Kodak is one of the nation’s iconic brands, forever associated with camera equipment, photographic film, and related materials and services. The idea of capturing a “Kodak moment” is a familiar one to many Americans, especially those of a certain age.
Based in Rochester, N.Y., and known more formally as the Eastman Kodak Co., its origins date to 1889, when George Eastman founded the firm. In recent years, Kodak has sought to keep pace with changing consumer demand by transforming itself into a digitally oriented company and, as part of this shift, has made a number of changes.
It was against this backdrop that the Rochester Democrat and Chronicle newspaper reported in early May that Kodak had, for more than three decades, operated a small nuclear research reactor, unbeknownst to the public. More about that last part in a moment.
But one element of the story that needs clarifying is that the device – known by the elegant name of Californium Flux Multiplier – was a “reactor.” In the truest sense of the word, it did not qualify as one.
While the Kodak device, which was decommissioned and removed in 2007, made use of plates containing highly enriched uranium, it was incapable of sustaining the fissioning, or splitting, of atoms. In nuclear power reactors, atoms are fissioned to release large amounts of heat that can then be tapped to produce power for the grid.
This unique piece of equipment was used to conduct chemical and radiological analyses on manufacturing processes. It also was used to investigate new chemicals and explore new technologies that might be of interest to any of the company’s various operating divisions.
Enriched uranium contained in the Californium Flux Multiplier was in the form of fuel plates clad in aluminum alloy. The plates formed a sub-critical (or below the point of fissioning) assembly that surrounded a Cf-252 (Cf stands for Californium) source.

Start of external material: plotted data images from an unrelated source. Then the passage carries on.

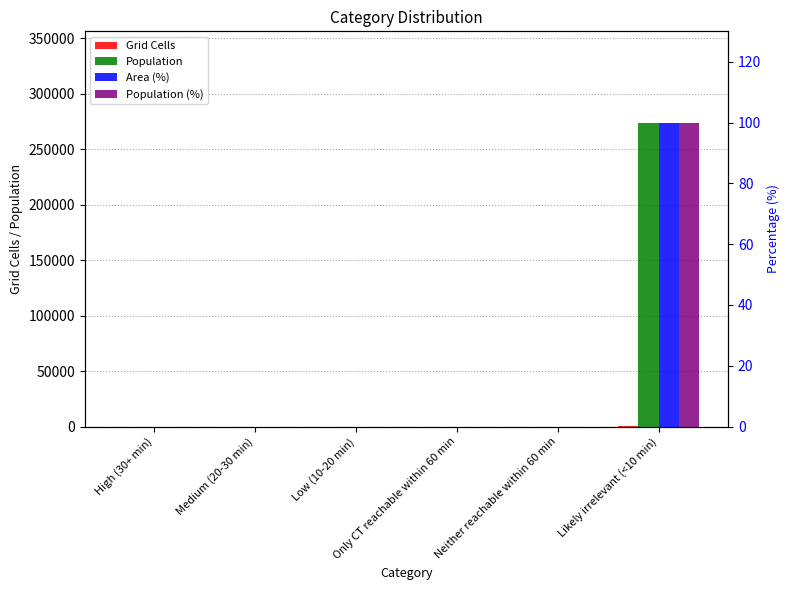

Which series has the largest total across all categories?

Population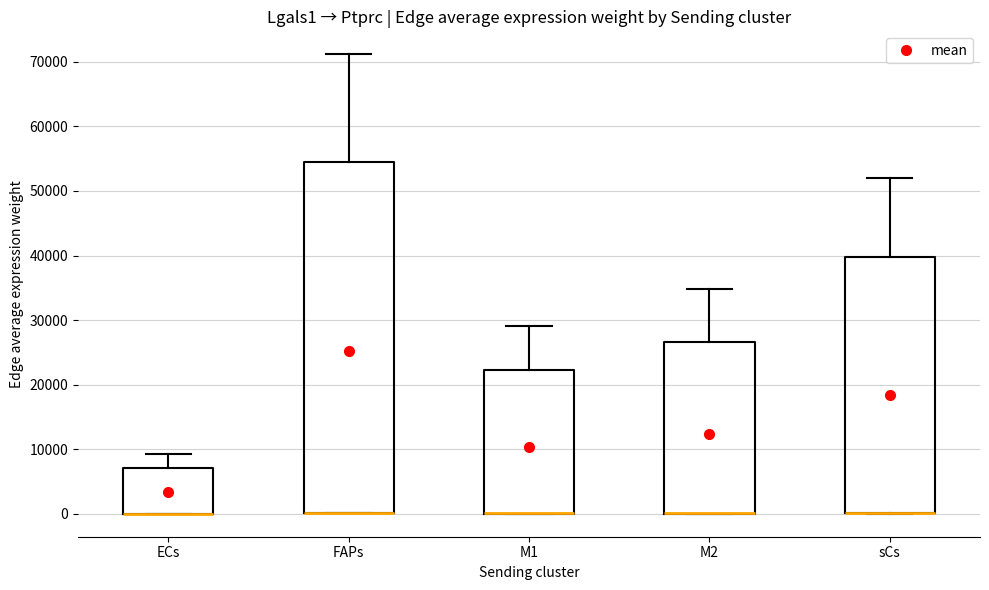

Comparing the boxes themselves (not the whiskers), which one is the tallest?

FAPs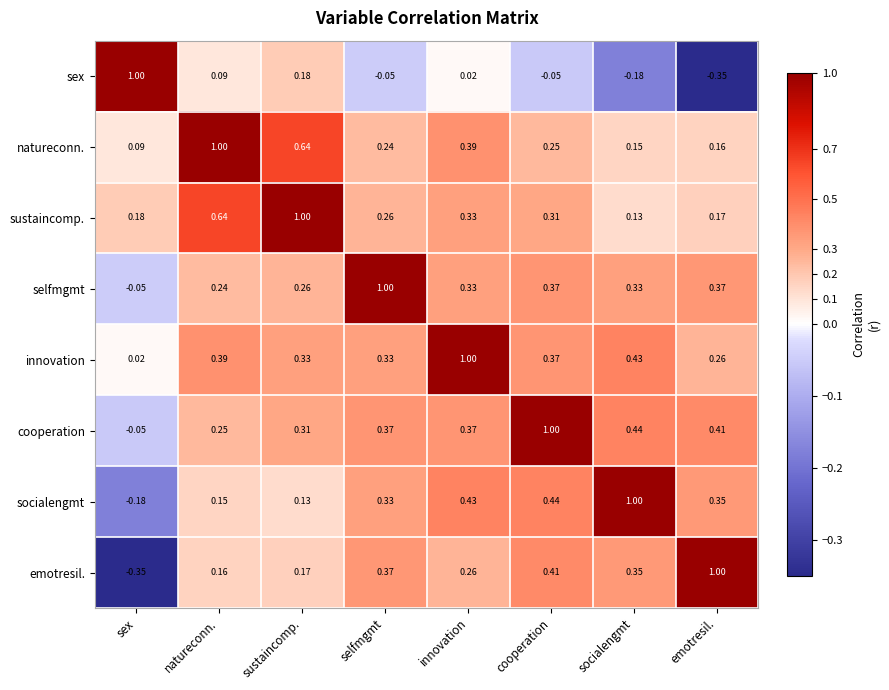

Count the number of categories in the chart.

8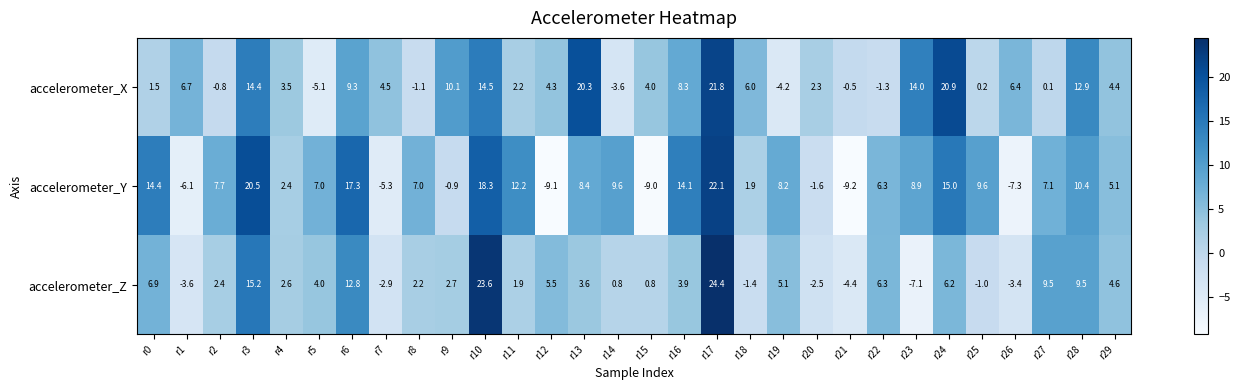

True or false: accelerometer_X has a value of 20.9 at r24.

True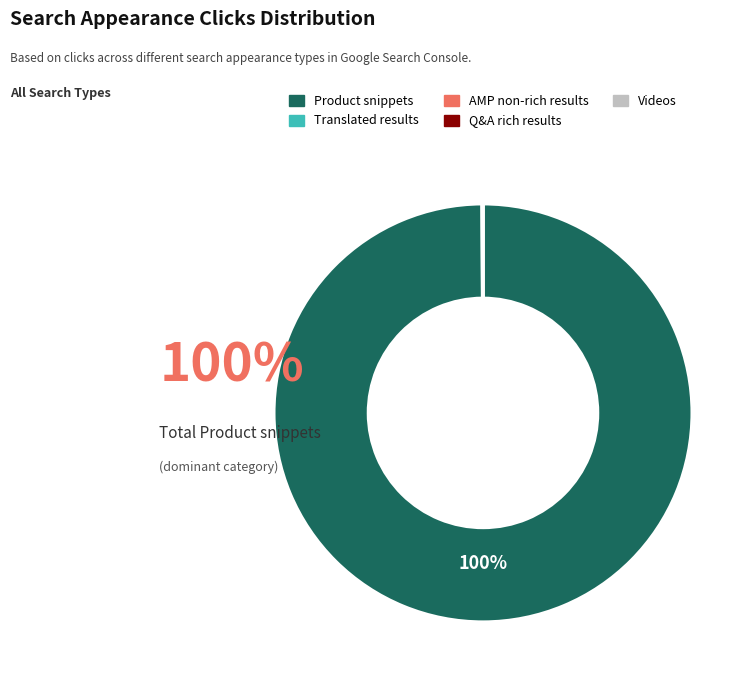

True or false: Product snippets accounts for 100% of the total.

True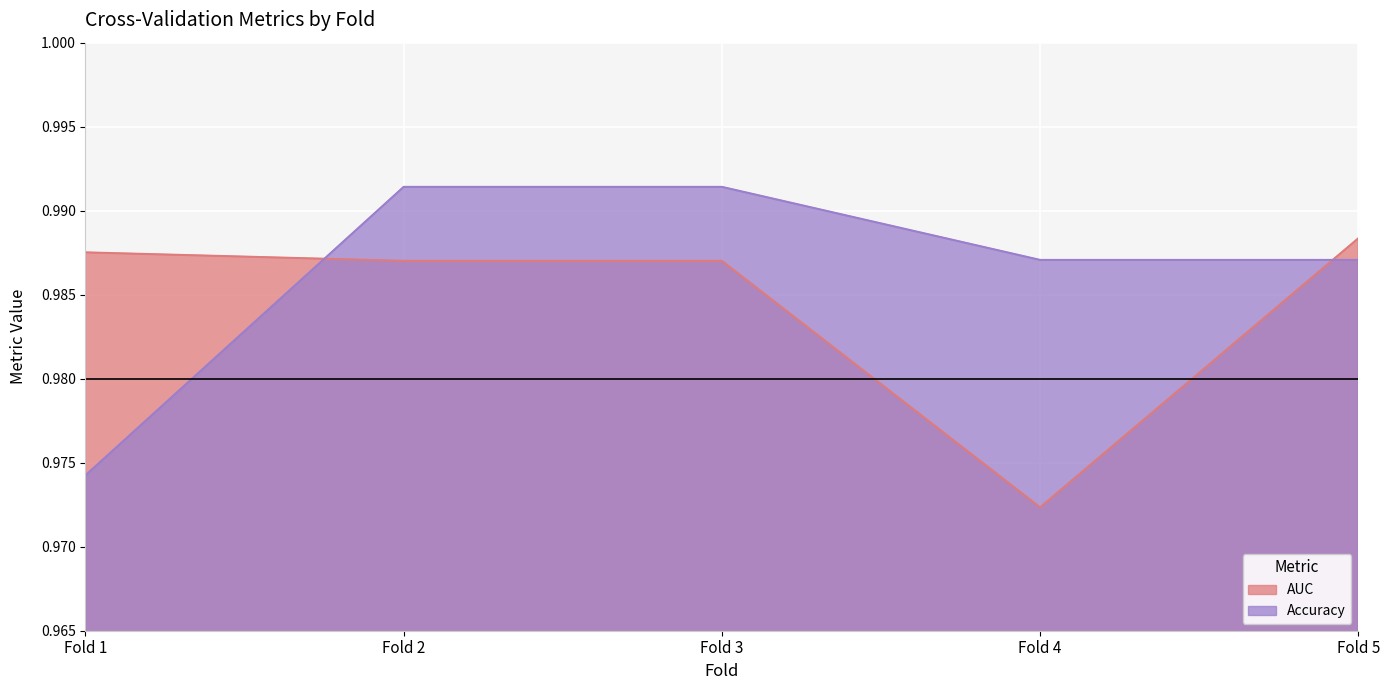

Reading left to right, what are all the values shown in this chart?

AUC: 1.0	1.0	1.0	1.0	1.0
Accuracy: 1.0	1.0	1.0	1.0	1.0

The U-235 (U stands for uranium) fuel was able to multiply the neutrons coming from the Cf-252 source, which fissions spontaneously.
The device was designed to remain always sub-critical, but it nevertheless yielded sufficient neutrons for neutron activation analysis.
After the Californium Flux Multiplier was shut down, all of the fuel plates were removed from the facility and transferred back to the U.S. Department of Energy in late November 2007.
So even though media outlets might use the shorthand reference of “reactor” to refer to the device, in this case a reactor by any other name is not a reactor.
The Democrat and Chronicle reported that it learned of the device from a Kodak employee and emphasized the lack of public awareness regarding it over its many years of operation. But a lack of awareness should not be confused with an effort to keep information about the Californium Flux Multiplier under wraps.
Indeed, a quick check of the NRC’s web site yields numerous documents regarding the device. One area of exception would be details related to security, including shipments of the special nuclear materials used in the device. There are thousands of NRC-licensed devices containing nuclear materials in use across the U.S. Some, it could be said, are easier to picture than others.Neil Sheehan Public Affairs Officer, Region I
One thought on “The Saga of the Californium Flux Multiplier”
Personally used a similar configuration at Hanford for over a decade. It’s never been a reactor in the common sense. It was a very effective way of providing a very stable and sufficient source of neutrons for analytical measurements and research. Too bad the minimal amount of enriched 235U causes such a buzz. Certain US Senators have even destroyed the efficient use of 235U for medical isotope production.